| DATASET ROWS |

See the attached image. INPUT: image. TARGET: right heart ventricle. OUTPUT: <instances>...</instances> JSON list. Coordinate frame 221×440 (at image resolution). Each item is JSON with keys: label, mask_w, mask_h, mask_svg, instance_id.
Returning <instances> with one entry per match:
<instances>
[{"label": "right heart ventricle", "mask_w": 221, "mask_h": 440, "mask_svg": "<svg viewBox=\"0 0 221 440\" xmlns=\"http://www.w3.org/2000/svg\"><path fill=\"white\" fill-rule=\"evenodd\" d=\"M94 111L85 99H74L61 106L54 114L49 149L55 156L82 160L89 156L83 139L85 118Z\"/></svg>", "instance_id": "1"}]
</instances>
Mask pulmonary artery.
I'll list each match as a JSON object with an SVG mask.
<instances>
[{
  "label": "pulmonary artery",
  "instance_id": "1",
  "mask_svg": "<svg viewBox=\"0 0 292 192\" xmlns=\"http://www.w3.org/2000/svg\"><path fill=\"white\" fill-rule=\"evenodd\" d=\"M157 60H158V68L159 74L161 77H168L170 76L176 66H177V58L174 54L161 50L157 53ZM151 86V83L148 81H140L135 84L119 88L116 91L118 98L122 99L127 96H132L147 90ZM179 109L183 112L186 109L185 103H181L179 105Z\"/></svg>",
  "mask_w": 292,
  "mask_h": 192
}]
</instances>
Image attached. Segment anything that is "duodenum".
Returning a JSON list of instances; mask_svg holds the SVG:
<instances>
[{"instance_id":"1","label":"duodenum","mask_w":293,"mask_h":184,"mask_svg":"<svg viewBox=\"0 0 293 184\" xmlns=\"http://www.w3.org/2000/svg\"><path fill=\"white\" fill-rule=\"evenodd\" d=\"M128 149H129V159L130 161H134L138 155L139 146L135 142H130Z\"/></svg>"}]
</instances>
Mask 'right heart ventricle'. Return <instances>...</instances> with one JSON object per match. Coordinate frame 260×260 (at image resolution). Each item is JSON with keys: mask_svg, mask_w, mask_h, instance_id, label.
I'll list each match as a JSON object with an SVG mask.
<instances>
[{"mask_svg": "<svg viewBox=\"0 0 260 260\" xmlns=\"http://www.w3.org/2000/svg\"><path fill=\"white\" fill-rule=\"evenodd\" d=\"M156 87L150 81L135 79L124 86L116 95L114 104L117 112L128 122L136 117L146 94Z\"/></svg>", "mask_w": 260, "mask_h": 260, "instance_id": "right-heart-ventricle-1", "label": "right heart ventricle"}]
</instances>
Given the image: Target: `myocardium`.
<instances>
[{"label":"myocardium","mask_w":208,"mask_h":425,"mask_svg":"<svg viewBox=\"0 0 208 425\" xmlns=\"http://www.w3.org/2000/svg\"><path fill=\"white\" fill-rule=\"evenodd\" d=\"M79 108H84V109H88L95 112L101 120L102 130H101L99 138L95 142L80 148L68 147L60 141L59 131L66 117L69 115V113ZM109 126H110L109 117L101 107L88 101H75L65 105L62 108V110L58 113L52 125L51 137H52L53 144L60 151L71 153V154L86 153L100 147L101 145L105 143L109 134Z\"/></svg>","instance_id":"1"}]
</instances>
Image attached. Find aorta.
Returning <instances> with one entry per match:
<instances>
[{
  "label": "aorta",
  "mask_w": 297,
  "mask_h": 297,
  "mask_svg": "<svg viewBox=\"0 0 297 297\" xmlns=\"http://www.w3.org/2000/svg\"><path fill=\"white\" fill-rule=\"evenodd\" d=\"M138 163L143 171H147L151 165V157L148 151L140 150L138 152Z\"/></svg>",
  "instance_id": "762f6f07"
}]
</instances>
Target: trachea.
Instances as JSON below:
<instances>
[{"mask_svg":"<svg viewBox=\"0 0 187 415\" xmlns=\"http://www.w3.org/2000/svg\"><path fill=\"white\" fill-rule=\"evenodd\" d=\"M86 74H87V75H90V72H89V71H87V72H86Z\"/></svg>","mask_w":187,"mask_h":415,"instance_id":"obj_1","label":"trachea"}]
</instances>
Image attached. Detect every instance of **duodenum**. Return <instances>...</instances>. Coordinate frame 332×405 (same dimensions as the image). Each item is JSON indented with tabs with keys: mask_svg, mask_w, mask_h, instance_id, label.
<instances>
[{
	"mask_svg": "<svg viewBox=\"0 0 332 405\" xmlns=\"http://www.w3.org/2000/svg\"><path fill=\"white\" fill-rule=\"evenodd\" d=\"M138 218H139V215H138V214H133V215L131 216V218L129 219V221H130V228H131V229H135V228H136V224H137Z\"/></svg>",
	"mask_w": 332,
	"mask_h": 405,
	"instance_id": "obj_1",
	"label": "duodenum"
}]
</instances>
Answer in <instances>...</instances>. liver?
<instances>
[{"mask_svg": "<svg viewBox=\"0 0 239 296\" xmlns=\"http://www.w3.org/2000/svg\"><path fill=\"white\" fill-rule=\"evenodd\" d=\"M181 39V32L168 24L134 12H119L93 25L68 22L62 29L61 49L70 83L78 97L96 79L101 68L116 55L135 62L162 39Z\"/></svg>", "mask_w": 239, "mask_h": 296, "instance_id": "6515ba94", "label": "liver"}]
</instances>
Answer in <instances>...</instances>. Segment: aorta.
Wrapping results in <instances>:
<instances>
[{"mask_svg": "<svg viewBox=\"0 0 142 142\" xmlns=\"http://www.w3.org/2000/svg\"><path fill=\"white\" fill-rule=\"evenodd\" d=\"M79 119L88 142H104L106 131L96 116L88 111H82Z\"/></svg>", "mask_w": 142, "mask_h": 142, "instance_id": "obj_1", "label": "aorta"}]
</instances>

| WHAT YOU WILL DO |
Express every line of the records above as a JSON list of strings, one string per line, leaving out blank lines.

| RESULT |
[
  "See the attached image. INPUT: image. TARGET: right heart ventricle. OUTPUT: <instances>...</instances> JSON list. Coordinate frame 221×440 (at image resolution). Each item is JSON with keys: label, mask_w, mask_h, mask_svg, instance_id.",
  "Returning <instances> with one entry per match:",
  "<instances>",
  "[{\"label\": \"right heart ventricle\", \"mask_w\": 221, \"mask_h\": 440, \"mask_svg\": \"<svg viewBox=\\\"0 0 221 440\\\" xmlns=\\\"http://www.w3.org/2000/svg\\\"><path fill=\\\"white\\\" fill-rule=\\\"evenodd\\\" d=\\\"M94 111L85 99H74L61 106L54 114L49 149L55 156L82 160L89 156L83 139L85 118Z\\\"/></svg>\", \"instance_id\": \"1\"}]",
  "</instances>",
  "Mask pulmonary artery.",
  "I'll list each match as a JSON object with an SVG mask.",
  "<instances>",
  "[{",
  "  \"label\": \"pulmonary artery\",",
  "  \"instance_id\": \"1\",",
  "  \"mask_svg\": \"<svg viewBox=\\\"0 0 292 192\\\" xmlns=\\\"http://www.w3.org/2000/svg\\\"><path fill=\\\"white\\\" fill-rule=\\\"evenodd\\\" d=\\\"M157 60H158V68L159 74L161 77H168L170 76L176 66H177V58L174 54L161 50L157 53ZM151 86V83L148 81H140L135 84L119 88L116 91L118 98L122 99L127 96H132L147 90ZM179 109L183 112L186 109L185 103H181L179 105Z\\\"/></svg>\",",
  "  \"mask_w\": 292,",
  "  \"mask_h\": 192",
  "}]",
  "</instances>",
  "Image attached. Segment anything that is \"duodenum\".",
  "Returning a JSON list of instances; mask_svg holds the SVG:",
  "<instances>",
  "[{\"instance_id\":\"1\",\"label\":\"duodenum\",\"mask_w\":293,\"mask_h\":184,\"mask_svg\":\"<svg viewBox=\\\"0 0 293 184\\\" xmlns=\\\"http://www.w3.org/2000/svg\\\"><path fill=\\\"white\\\" fill-rule=\\\"evenodd\\\" d=\\\"M128 149H129V159L130 161H134L138 155L139 146L135 142H130Z\\\"/></svg>\"}]",
  "</instances>",
  "Mask 'right heart ventricle'. Return <instances>...</instances> with one JSON object per match. Coordinate frame 260×260 (at image resolution). Each item is JSON with keys: mask_svg, mask_w, mask_h, instance_id, label.",
  "I'll list each match as a JSON object with an SVG mask.",
  "<instances>",
  "[{\"mask_svg\": \"<svg viewBox=\\\"0 0 260 260\\\" xmlns=\\\"http://www.w3.org/2000/svg\\\"><path fill=\\\"white\\\" fill-rule=\\\"evenodd\\\" d=\\\"M156 87L150 81L135 79L124 86L116 95L114 104L117 112L128 122L136 117L146 94Z\\\"/></svg>\", \"mask_w\": 260, \"mask_h\": 260, \"instance_id\": \"right-heart-ventricle-1\", \"label\": \"right heart ventricle\"}]",
  "</instances>",
  "Given the image: Target: `myocardium`.",
  "<instances>",
  "[{\"label\":\"myocardium\",\"mask_w\":208,\"mask_h\":425,\"mask_svg\":\"<svg viewBox=\\\"0 0 208 425\\\" xmlns=\\\"http://www.w3.org/2000/svg\\\"><path fill=\\\"white\\\" fill-rule=\\\"evenodd\\\" d=\\\"M79 108H84V109H88L95 112L101 120L102 130H101L99 138L95 142L80 148L68 147L60 141L59 131L66 117L69 115V113ZM109 126H110L109 117L101 107L88 101H75L65 105L62 108V110L58 113L52 125L51 137H52L53 144L60 151L71 153V154L86 153L100 147L101 145L105 143L109 134Z\\\"/></svg>\",\"instance_id\":\"1\"}]",
  "</instances>",
  "Image attached. Find aorta.",
  "Returning <instances> with one entry per match:",
  "<instances>",
  "[{",
  "  \"label\": \"aorta\",",
  "  \"mask_w\": 297,",
  "  \"mask_h\": 297,",
  "  \"mask_svg\": \"<svg viewBox=\\\"0 0 297 297\\\" xmlns=\\\"http://www.w3.org/2000/svg\\\"><path fill=\\\"white\\\" fill-rule=\\\"evenodd\\\" d=\\\"M138 163L143 171H147L151 165V157L148 151L140 150L138 152Z\\\"/></svg>\",",
  "  \"instance_id\": \"762f6f07\"",
  "}]",
  "</instances>",
  "Target: trachea.",
  "Instances as JSON below:",
  "<instances>",
  "[{\"mask_svg\":\"<svg viewBox=\\\"0 0 187 415\\\" xmlns=\\\"http://www.w3.org/2000/svg\\\"><path fill=\\\"white\\\" fill-rule=\\\"evenodd\\\" d=\\\"M86 74H87V75H90V72H89V71H87V72H86Z\\\"/></svg>\",\"mask_w\":187,\"mask_h\":415,\"instance_id\":\"obj_1\",\"label\":\"trachea\"}]",
  "</instances>",
  "Image attached. Detect every instance of **duodenum**. Return <instances>...</instances>. Coordinate frame 332×405 (same dimensions as the image). Each item is JSON indented with tabs with keys: mask_svg, mask_w, mask_h, instance_id, label.",
  "<instances>",
  "[{",
  "\t\"mask_svg\": \"<svg viewBox=\\\"0 0 332 405\\\" xmlns=\\\"http://www.w3.org/2000/svg\\\"><path fill=\\\"white\\\" fill-rule=\\\"evenodd\\\" d=\\\"M138 218H139V215H138V214H133V215L131 216V218L129 219V221H130V228H131V229H135V228H136V224H137Z\\\"/></svg>\",",
  "\t\"mask_w\": 332,",
  "\t\"mask_h\": 405,",
  "\t\"instance_id\": \"obj_1\",",
  "\t\"label\": \"duodenum\"",
  "}]",
  "</instances>",
  "Answer in <instances>...</instances>. liver?",
  "<instances>",
  "[{\"mask_svg\": \"<svg viewBox=\\\"0 0 239 296\\\" xmlns=\\\"http://www.w3.org/2000/svg\\\"><path fill=\\\"white\\\" fill-rule=\\\"evenodd\\\" d=\\\"M181 39V32L168 24L134 12H119L93 25L68 22L62 29L61 49L70 83L78 97L96 79L101 68L116 55L135 62L162 39Z\\\"/></svg>\", \"mask_w\": 239, \"mask_h\": 296, \"instance_id\": \"6515ba94\", \"label\": \"liver\"}]",
  "</instances>",
  "Answer in <instances>...</instances>. Segment: aorta.",
  "Wrapping results in <instances>:",
  "<instances>",
  "[{\"mask_svg\": \"<svg viewBox=\\\"0 0 142 142\\\" xmlns=\\\"http://www.w3.org/2000/svg\\\"><path fill=\\\"white\\\" fill-rule=\\\"evenodd\\\" d=\\\"M79 119L88 142H104L106 131L96 116L88 111H82Z\\\"/></svg>\", \"mask_w\": 142, \"mask_h\": 142, \"instance_id\": \"obj_1\", \"label\": \"aorta\"}]",
  "</instances>"
]